La différence entre un polar lambda et ceux écrits par JP Jody tient dans le contenu parallèle à l’histoire. Ici, les travaux de Nikola Tesla et le projet HAARP. Scientifique né en Autriche, Tesla a déposé plus de 700 brevets – plusieurs accordés à Edison – dont un nombre imposant sur la conversion de l’énergie, avant de mourir en 1943 à NY. Quant au High Atmosphere Auroral Research Project, HAARP, ce serait l’arme ultime des États-unis. Sur le blogue qui accompagne le roman, Jean Paul Jody présente l’essentiel de ses recherches sur cet inquiétant programme. La réalité, le fantasme, le roman, tous ces ingrédients avec lesquels l’auteur jongle malicieusement.
Seule une crise réelle ou imaginaire peut engendrer un changement profond. Milton Friedman
J’ai pensé à Wag The Dog, le film de Barry Levinson (1997) dans lequel Dustin Hoffman et Robert de Niro dissimulaient un scandale sexuel du président en pleine campagne électorale, en inventant de toutes pièces une guerre en Albanie.
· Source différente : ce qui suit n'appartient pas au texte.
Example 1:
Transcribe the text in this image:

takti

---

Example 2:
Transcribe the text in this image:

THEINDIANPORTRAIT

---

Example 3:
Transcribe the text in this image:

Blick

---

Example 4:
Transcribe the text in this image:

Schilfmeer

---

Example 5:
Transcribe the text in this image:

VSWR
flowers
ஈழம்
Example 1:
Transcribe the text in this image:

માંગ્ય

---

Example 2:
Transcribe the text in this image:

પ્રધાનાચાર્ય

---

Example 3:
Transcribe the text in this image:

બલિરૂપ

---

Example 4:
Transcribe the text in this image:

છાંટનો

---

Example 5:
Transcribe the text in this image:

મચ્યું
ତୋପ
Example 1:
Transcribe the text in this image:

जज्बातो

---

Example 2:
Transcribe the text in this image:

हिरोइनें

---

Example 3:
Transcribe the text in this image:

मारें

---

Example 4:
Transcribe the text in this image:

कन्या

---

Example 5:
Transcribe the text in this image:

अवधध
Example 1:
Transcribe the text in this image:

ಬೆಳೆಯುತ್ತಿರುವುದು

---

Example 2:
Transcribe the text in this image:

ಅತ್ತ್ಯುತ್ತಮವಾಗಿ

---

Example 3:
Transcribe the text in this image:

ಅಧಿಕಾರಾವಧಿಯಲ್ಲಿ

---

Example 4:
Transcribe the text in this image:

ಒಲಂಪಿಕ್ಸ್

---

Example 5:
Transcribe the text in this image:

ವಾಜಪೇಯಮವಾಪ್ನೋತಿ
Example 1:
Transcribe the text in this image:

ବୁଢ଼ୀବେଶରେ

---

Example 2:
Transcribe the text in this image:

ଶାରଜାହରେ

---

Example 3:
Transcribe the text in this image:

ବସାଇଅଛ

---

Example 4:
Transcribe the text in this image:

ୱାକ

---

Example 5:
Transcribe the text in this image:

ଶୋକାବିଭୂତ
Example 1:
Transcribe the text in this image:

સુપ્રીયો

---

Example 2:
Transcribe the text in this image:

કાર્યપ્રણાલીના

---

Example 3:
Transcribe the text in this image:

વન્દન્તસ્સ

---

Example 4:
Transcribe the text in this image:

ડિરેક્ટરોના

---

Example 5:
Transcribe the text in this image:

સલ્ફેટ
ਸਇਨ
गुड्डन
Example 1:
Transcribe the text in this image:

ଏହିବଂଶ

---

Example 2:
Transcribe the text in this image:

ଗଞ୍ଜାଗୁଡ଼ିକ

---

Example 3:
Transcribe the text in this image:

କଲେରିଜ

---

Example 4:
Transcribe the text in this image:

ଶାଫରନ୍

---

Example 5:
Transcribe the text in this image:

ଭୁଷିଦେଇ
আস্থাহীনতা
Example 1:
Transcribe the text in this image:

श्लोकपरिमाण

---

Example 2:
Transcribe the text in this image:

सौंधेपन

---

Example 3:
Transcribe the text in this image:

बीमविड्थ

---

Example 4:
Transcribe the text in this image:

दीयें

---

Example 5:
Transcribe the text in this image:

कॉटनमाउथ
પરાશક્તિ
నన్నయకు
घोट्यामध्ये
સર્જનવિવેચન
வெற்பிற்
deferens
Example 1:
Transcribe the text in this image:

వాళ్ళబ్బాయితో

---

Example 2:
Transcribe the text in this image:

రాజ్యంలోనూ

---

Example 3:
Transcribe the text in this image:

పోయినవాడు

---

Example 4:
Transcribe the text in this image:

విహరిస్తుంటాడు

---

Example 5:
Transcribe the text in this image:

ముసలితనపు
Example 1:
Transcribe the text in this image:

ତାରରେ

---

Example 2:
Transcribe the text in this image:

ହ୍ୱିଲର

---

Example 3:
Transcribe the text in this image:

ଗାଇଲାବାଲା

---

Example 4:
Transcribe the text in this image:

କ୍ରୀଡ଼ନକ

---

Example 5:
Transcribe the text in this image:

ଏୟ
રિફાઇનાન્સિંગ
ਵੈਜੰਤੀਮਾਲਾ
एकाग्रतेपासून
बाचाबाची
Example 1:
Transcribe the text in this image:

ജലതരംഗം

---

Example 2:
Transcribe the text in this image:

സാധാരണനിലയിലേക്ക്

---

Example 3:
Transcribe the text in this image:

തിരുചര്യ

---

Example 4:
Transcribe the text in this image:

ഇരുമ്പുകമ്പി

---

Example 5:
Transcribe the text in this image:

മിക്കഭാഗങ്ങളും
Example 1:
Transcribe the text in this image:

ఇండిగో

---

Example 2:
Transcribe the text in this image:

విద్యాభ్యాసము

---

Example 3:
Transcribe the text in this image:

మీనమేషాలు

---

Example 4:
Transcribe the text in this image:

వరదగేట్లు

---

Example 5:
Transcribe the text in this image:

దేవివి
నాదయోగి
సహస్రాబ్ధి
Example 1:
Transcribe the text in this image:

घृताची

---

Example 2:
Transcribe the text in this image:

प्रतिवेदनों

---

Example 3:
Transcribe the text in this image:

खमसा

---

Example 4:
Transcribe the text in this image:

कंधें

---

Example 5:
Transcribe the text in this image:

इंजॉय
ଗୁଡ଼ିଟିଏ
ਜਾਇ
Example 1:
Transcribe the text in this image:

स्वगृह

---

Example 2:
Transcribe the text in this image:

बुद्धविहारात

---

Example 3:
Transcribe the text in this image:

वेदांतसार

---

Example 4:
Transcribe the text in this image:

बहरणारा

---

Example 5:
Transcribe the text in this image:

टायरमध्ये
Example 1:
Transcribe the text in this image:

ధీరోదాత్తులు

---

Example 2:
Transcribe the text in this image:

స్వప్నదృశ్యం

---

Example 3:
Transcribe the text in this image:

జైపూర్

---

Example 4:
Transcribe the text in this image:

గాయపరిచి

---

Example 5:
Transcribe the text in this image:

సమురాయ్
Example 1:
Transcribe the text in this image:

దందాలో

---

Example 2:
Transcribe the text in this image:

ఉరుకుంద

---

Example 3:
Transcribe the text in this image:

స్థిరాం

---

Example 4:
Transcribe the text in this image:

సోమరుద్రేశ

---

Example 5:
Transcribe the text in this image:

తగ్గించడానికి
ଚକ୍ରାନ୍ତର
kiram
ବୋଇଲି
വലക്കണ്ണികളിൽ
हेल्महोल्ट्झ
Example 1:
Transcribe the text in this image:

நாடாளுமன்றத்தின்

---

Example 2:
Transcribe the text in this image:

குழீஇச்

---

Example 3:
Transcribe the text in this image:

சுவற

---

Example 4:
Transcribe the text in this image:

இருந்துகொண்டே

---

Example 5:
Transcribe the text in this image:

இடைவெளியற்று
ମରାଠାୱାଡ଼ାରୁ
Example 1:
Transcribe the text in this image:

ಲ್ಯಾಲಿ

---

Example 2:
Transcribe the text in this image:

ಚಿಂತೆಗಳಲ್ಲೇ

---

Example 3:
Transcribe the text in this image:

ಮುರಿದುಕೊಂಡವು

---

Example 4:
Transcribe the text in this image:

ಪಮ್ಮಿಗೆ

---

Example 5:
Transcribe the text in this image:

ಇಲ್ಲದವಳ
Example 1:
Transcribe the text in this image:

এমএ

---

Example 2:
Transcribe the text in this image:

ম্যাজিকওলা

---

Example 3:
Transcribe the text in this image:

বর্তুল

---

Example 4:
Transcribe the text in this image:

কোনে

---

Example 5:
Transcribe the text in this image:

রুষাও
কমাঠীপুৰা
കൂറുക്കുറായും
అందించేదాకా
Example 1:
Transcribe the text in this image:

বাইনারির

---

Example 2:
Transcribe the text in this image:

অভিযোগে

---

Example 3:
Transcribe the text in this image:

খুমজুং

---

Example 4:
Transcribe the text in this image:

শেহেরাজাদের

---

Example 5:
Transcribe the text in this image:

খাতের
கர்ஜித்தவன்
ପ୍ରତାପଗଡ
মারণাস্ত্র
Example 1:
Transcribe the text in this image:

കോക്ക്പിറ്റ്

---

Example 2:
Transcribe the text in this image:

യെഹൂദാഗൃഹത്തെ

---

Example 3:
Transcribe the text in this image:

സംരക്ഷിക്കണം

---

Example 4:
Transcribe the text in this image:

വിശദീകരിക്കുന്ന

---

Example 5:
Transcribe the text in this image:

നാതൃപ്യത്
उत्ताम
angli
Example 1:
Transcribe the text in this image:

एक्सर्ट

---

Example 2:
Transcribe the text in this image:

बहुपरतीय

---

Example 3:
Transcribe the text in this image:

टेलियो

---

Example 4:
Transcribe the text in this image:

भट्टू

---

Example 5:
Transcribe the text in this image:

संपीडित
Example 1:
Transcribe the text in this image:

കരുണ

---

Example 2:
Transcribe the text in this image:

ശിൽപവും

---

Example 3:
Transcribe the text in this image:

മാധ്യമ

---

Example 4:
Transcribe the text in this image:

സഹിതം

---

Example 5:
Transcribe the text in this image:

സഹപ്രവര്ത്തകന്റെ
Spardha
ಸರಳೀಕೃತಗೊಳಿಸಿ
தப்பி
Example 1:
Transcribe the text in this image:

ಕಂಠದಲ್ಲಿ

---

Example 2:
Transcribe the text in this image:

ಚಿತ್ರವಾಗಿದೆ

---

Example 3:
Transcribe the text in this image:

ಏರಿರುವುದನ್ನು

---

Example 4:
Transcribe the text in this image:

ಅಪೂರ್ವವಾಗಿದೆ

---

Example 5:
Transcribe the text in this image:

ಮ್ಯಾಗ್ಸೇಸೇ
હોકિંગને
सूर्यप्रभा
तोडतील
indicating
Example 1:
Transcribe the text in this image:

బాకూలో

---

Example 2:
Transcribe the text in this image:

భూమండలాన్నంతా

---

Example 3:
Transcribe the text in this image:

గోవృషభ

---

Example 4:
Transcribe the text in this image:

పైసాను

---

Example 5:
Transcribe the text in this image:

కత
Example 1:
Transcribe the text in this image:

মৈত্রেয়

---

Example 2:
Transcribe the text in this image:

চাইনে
Avec le projet HAARP – officiel et officieux, les États-unis modifient le climat pour créer des perturbations majeures avec des conséquences irréversibles sur les politiques des pays concernés.
En prime, La Route de Gakona nous emmène dans le grand Nord américain pour une traversée épique de la frontière entre l’Alaska et le Canada, à pied, accompagnée d’un guide québécois au destin funeste. J’avoue, contrairement à d’autres qui s’y sont risqués et se sont plantés – je pense à Fred Vargas dans Sous les vents de Neptune, et même Franck Tilliez dans le Syndrome [E} – Jody manie le Québécois avec brio. L’humour, les expressions, les tournures et même les fameux « sacres » (jurons) sont judicieusement employés. À croire qu’ils ont été validés par un complice du cru.
J’ai bien aimé le vieil ours mal léché qui caractérise Kinscoff, le sourire que j’ai imaginé de la sympathique Cathy, la longue cavalcade en traîneau à chiens, les racailles officielles qui traînent dans les services secrets d’État, le déroulement de l’intrigue. Le livre se lit vite: un page turner, comme disent les Chinois. Mais, honte à moi, le sujet ne m’allume pas plus qu’il faut. Ça va venir… Toutefois, s’il n’est pas déjà tourné, je me suis parfaitement projetée dans le film… Comme quoi le scénariste n’est jamais loin de l’auteur; à moins que ce soit l’inverse!